If you share this story from your mobile phone, you’re actually helping your family grow closer.

According to a study from the University of Kansas, teens and adult children who talk to their parents through social media and texting have a better relationship than those who don’t.

The study found families who communicate through their smartphones in at least two ways — say, texting and videochatting via Skype — were generally happier than those who didn’t at all. Adding a third communication service, like Snapchat, increased the relationship between parents and kids. The study said good communication between parent and child leads to a better quality relationship.

"A lot of parents might resist new technologies.
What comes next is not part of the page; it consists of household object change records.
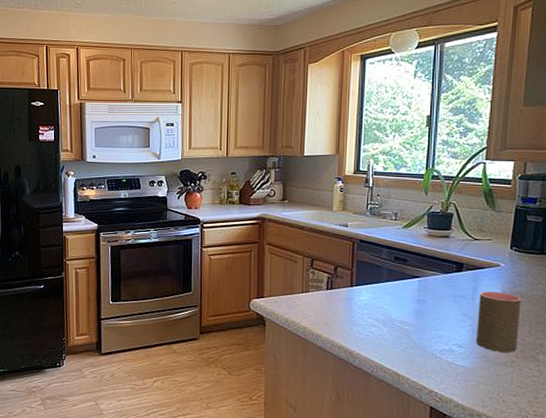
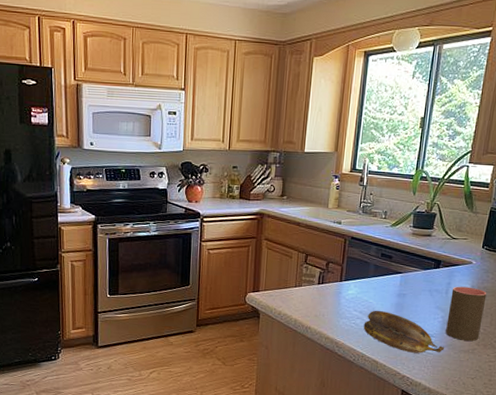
banana: none [380,317,477,366] -> present [363,310,445,353]

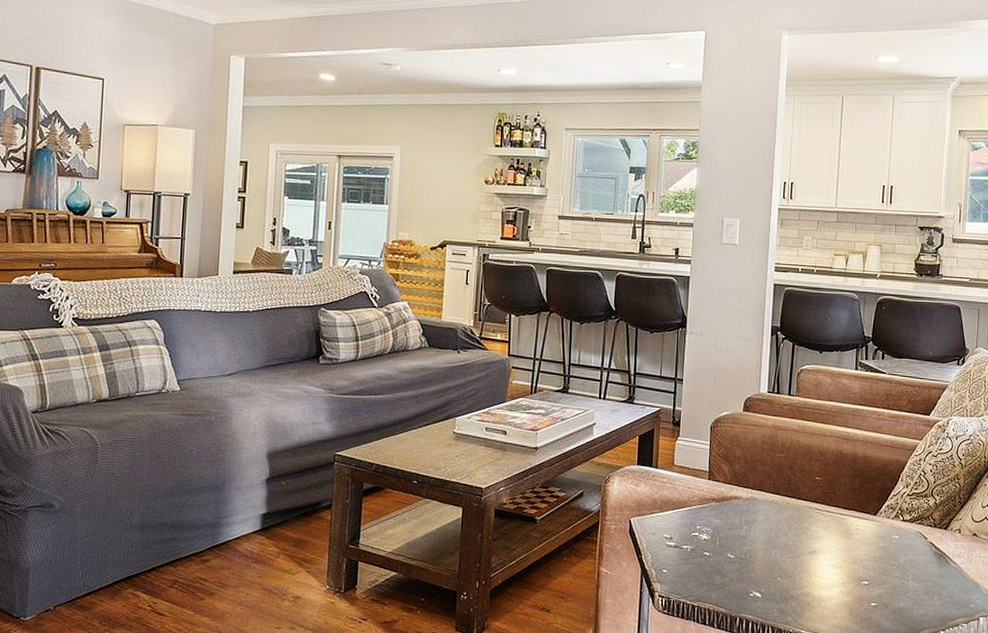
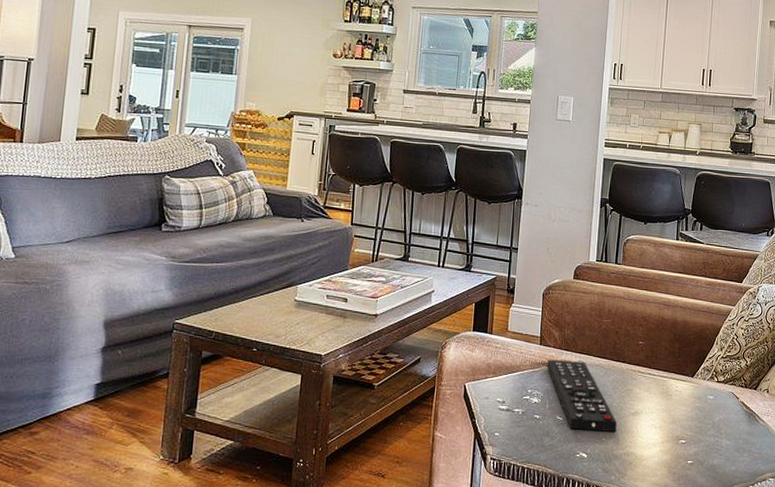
remote control: none [716,495,793,572] -> present [546,359,617,433]

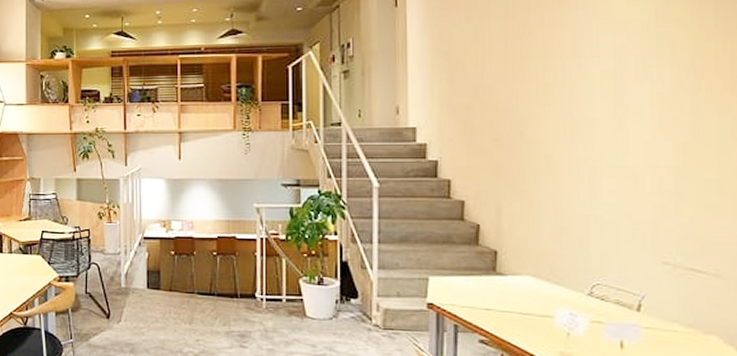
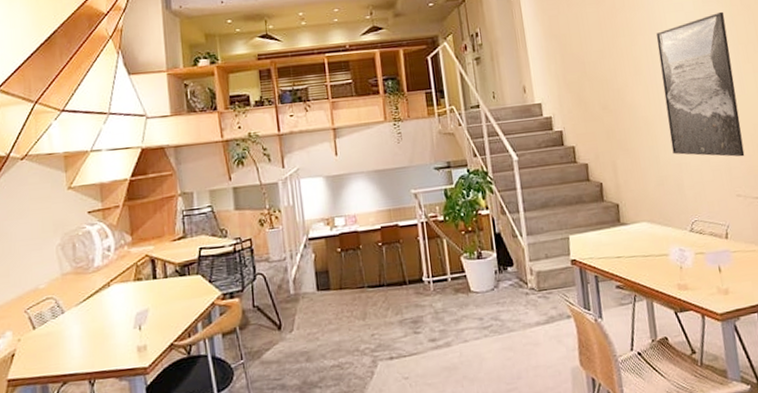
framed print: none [579,35,687,218] -> present [656,11,745,157]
They don't see the point in them, or they seem like a lot of trouble," doctoral student Jennifer Schon, who helped with the study, told CTV News. "But this study shows while it might take some work and learning, it would be worth it in the end if you are trying to have a good relationship with your adult child."
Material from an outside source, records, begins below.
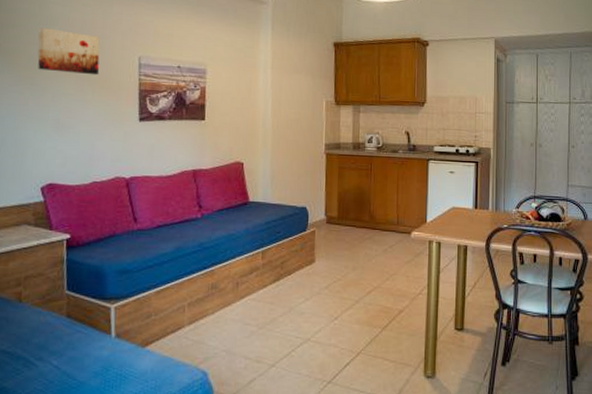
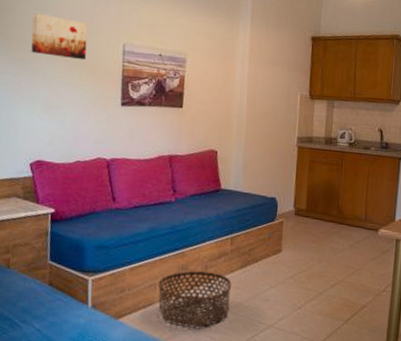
basket: none [187,289,266,348] -> present [158,270,232,327]

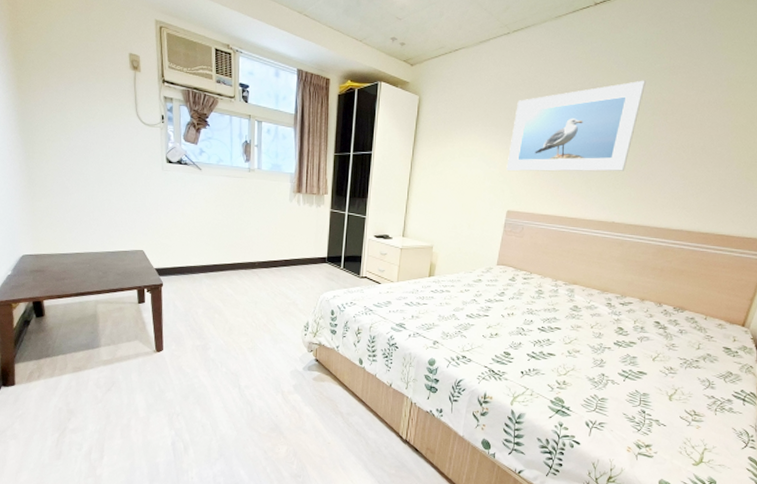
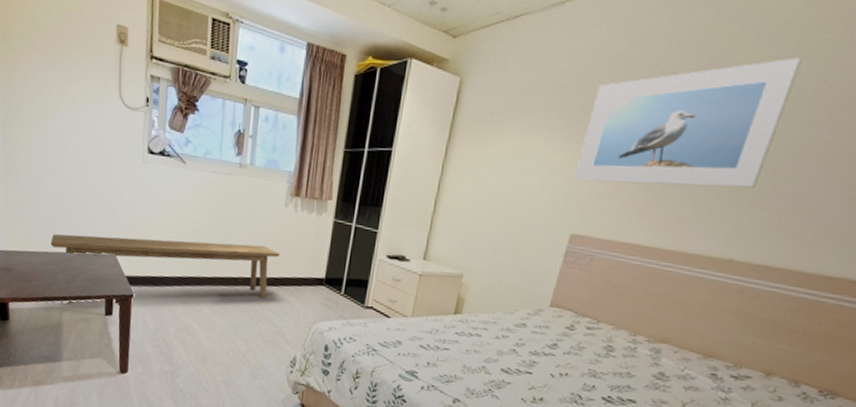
bench: none [80,234,289,296] -> present [50,234,280,303]

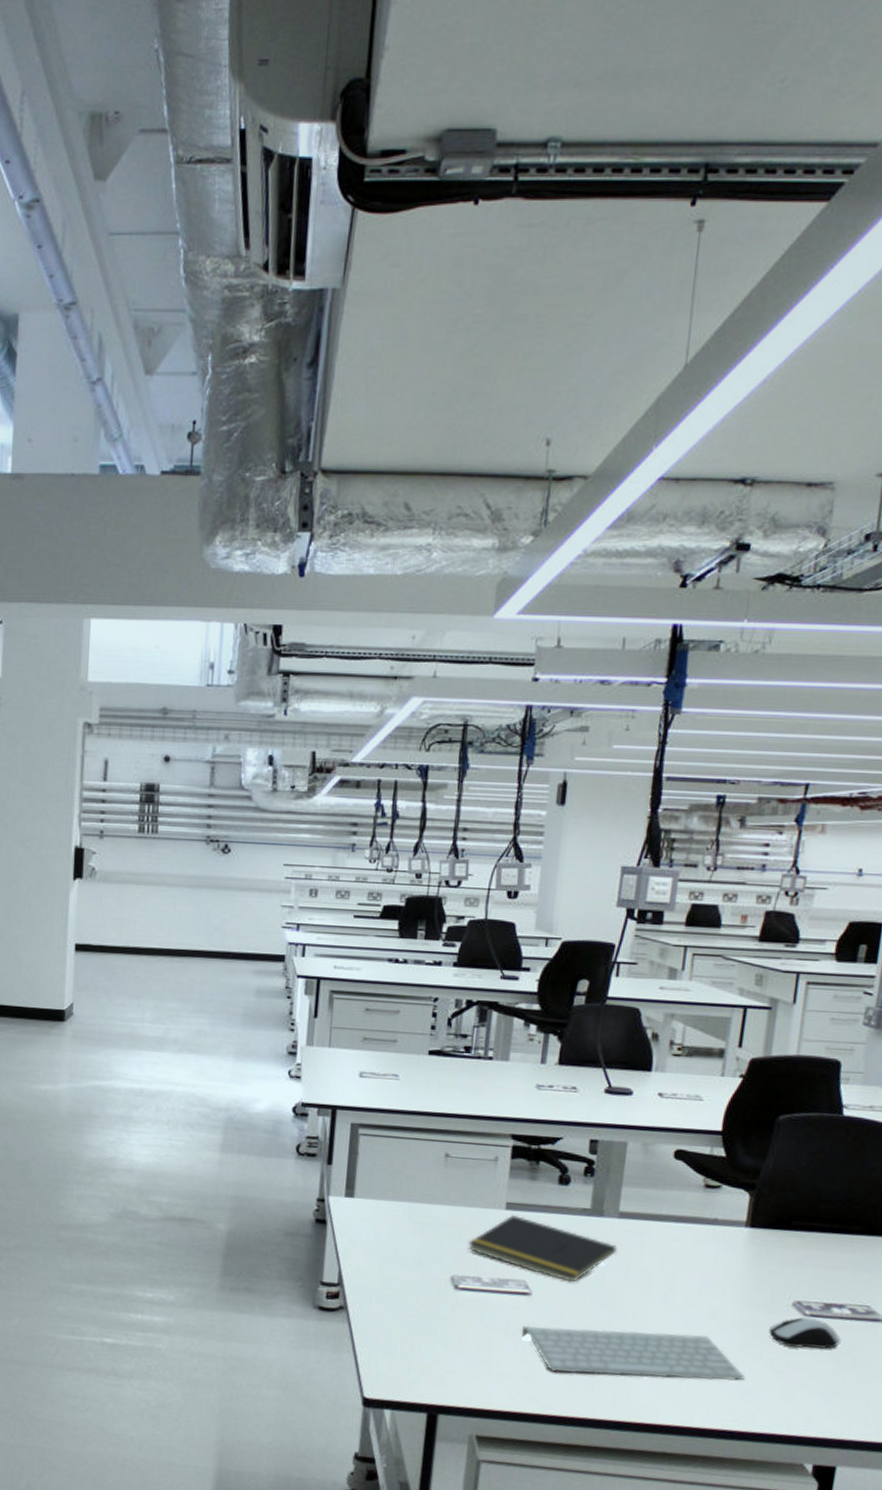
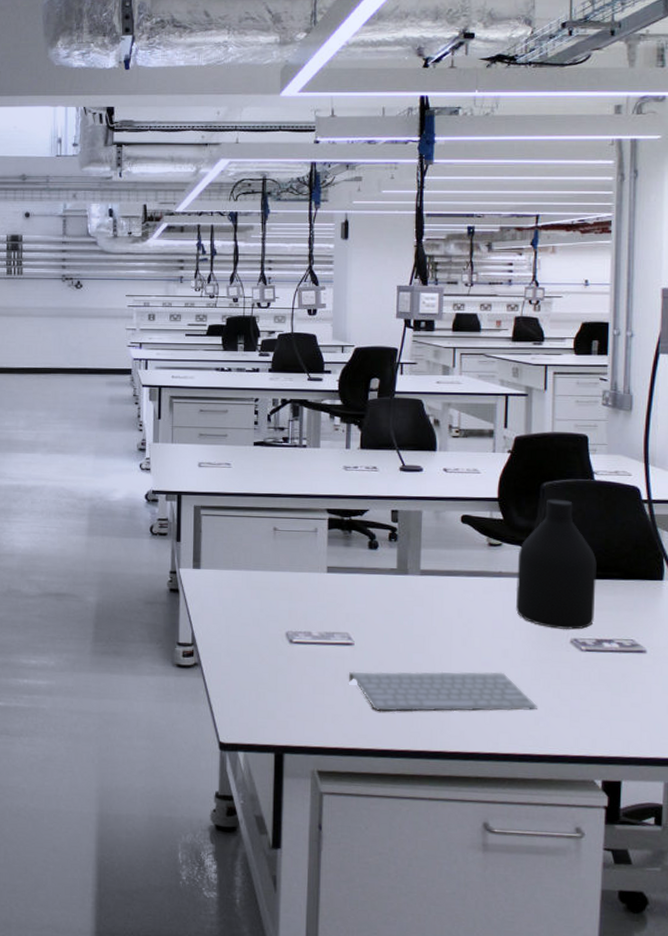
notepad: present [467,1215,618,1281] -> none [298,577,422,631]
bottle: none [730,1135,835,1291] -> present [515,499,597,630]
computer mouse: present [768,1317,842,1350] -> none [552,652,614,679]

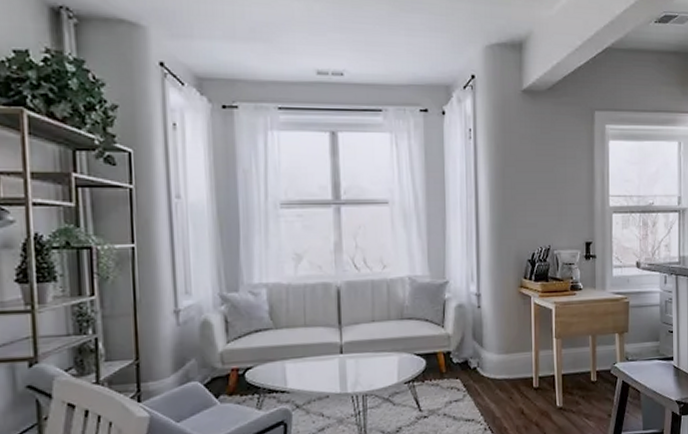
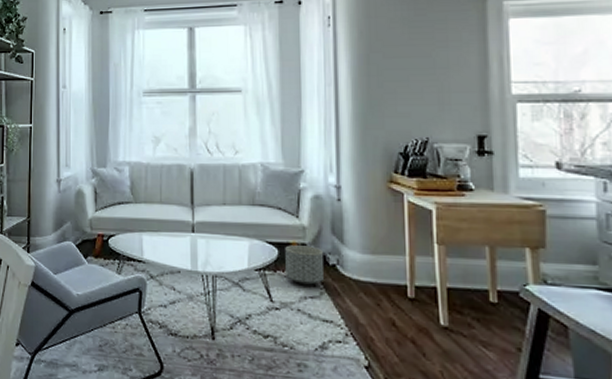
planter: none [432,353,466,391] -> present [285,245,323,286]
This may seem surprising in light of previous research which found social media and other technologies limit a child’s ability to read another person's emotions, especially if they’re spending too much time on their iPhones and tablets. The study from the University of California Los Angeles found that more face-to-face communication is needed for people to recognize emotions.

And many parents also have their concerns about the kinds of content their kids are consuming on their mobile devices and what kinds of personal information they are divulging. According to Deseret News National’s Chandra Johnson, some children and teens don’t always understand proper boundaries, which could lead them to share too much information, or the wrong kinds of information, about themselves.
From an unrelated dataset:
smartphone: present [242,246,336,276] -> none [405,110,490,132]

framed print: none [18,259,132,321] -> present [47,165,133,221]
Still, forms of social media have proven to be beneficial for families, despite these worries. The AARP, which offers advice to the elderly, recommends its members join Facebook and Skype to connect with others. And there are a variety of other apps and mobile initiatives that can improve familial relationships.

For example, there’s Tower of Power, which gives families topics to discuss over dinner or on trips. As well as Spotify Family, a new service from Spotify which allows family members and friends to share one account for their music listening pleasure.

Netflix also provides a family plan, which allows family members to stream movies simultaneously, and then connect over the shows they watch.